O desenrolar do socorro à Grécia enviou sinais de mau augúrio. Sem uma estrutura institucional para resolver dificuldades de países sócios, os governos da zona do euro mostraram indolência, má vontade e falta de visão ao deixar que a Grécia fosse empurrada à beira do abismo. Os dirigentes da principal economia da união monetária, a Alemanha, concentraram suas energias em conceder o menor volume de recursos possível com o máximo de restrições suportável. O custo dessa avareza não demorou a aparecer. Depois de impedirem o FMI de vir em socorro da Grécia, em nome de um orgulho transnacional que negavam na prática, os governos da zona do euro concordaram tardiamente em oferecer um pacote de assistência financeira de US$ 60 bilhões. Essa quantia, a maior já oferecida a um país, se revelou pífia poucos dias depois e a conta seguinte pulou para US$ 144 bilhões.

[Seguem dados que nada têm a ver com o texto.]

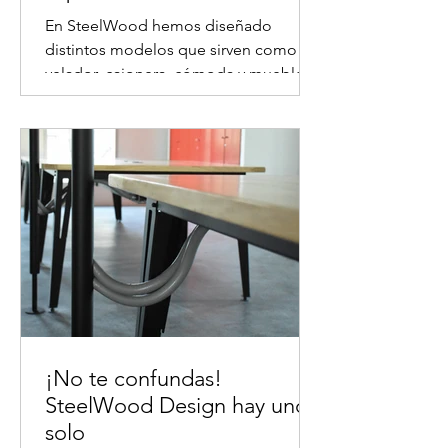
En SteelWood hemos diseñado
distintos modelos que sirven como
velador, cajonera, cómoda y muebles
de apoyo, entre otros. Los arrimos...
¡No te confundas!
SteelWood Design hay uno
solo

O que os mercados indicam agora é que possivelmente os líderes europeus se enganaram mais uma vez. As interpretações sobre a lentidão na arregimentação de auxílio financeiro à Grécia são lógicas. A demora evidenciou falhas institucionais na estrutura da união monetária que podem, no limite, levá-la a sucumbir. A Grécia foi apresentada como um caso excepcional de assistência, dada aliás, a contragosto. Mas agora é a Espanha, com US$ 1,1 trilhão de dívidas, que está na berlinda, e Irlanda (US$ 867 bilhões) e mais remotamente, Itália (US$ 1,4 trilhões) podem ser tragadas pelas turbulências. As dúvidas sobre a rapidez de uma resposta a uma situação de crise nesses países, que deixaria a falência grega parecendo um episódio menor, são pertinentes. E mais inquietante ainda é a incerteza sobre se haverá recursos suficientes para amparar os grandes devedores diante de fortes pressões dos investidores.

Depois de terem tentado resolver por si próprios uma crise em seu quintal, os líderes da zona do euro falharam e espalharam insegurança novamente nos mercados globais. Somadas, as exposições de bancos franceses, alemães, ingleses e espanhóis ultrapassam US$ 2 trilhões, dinheiro suficiente para causar estragos tão grandes na Europa como a farra dos empréstimos subprime provocaram nos EUA. Enquanto a chanceler alemã Angela Merkel se preocupava com os eleitores da Renânia do Norte, a zona do euro brincava com fogo. Perdeu-se um tempo enorme para se chegar a uma pseudo-solução - a Grécia precisa reestruturar seus débitos, impagáveis até mesmo depois da ajuda financeira - e sequer foram colocados de pé mecanismos de decisão ágeis para novos momentos de crise, bastante previsíveis.

O pânico dos mercados globais ontem foi um claro aviso de que um mecanismo de socorro às economias endividadas da união monetária europeia já deveria existir e atuar, da mesma forma como os governos nacionais, após breve hesitação, agiram para evitar que as consequências da crise financeira fossem ainda piores do que foram e se concertaram no G-20. O alerta dos mercados pode ou não surtir efeito. Em caso negativo, a economia europeia, cuja recuperação marca passo, voltará à recessão e retirará ímpeto do crescimento global. Essa é uma hipótese suave. Na pior delas, vários grandes bancos europeus, já bastante machucados pela crise financeira anterior, serão colocados à beira da falência. A zona do euro pode não suportar um choque tão grande.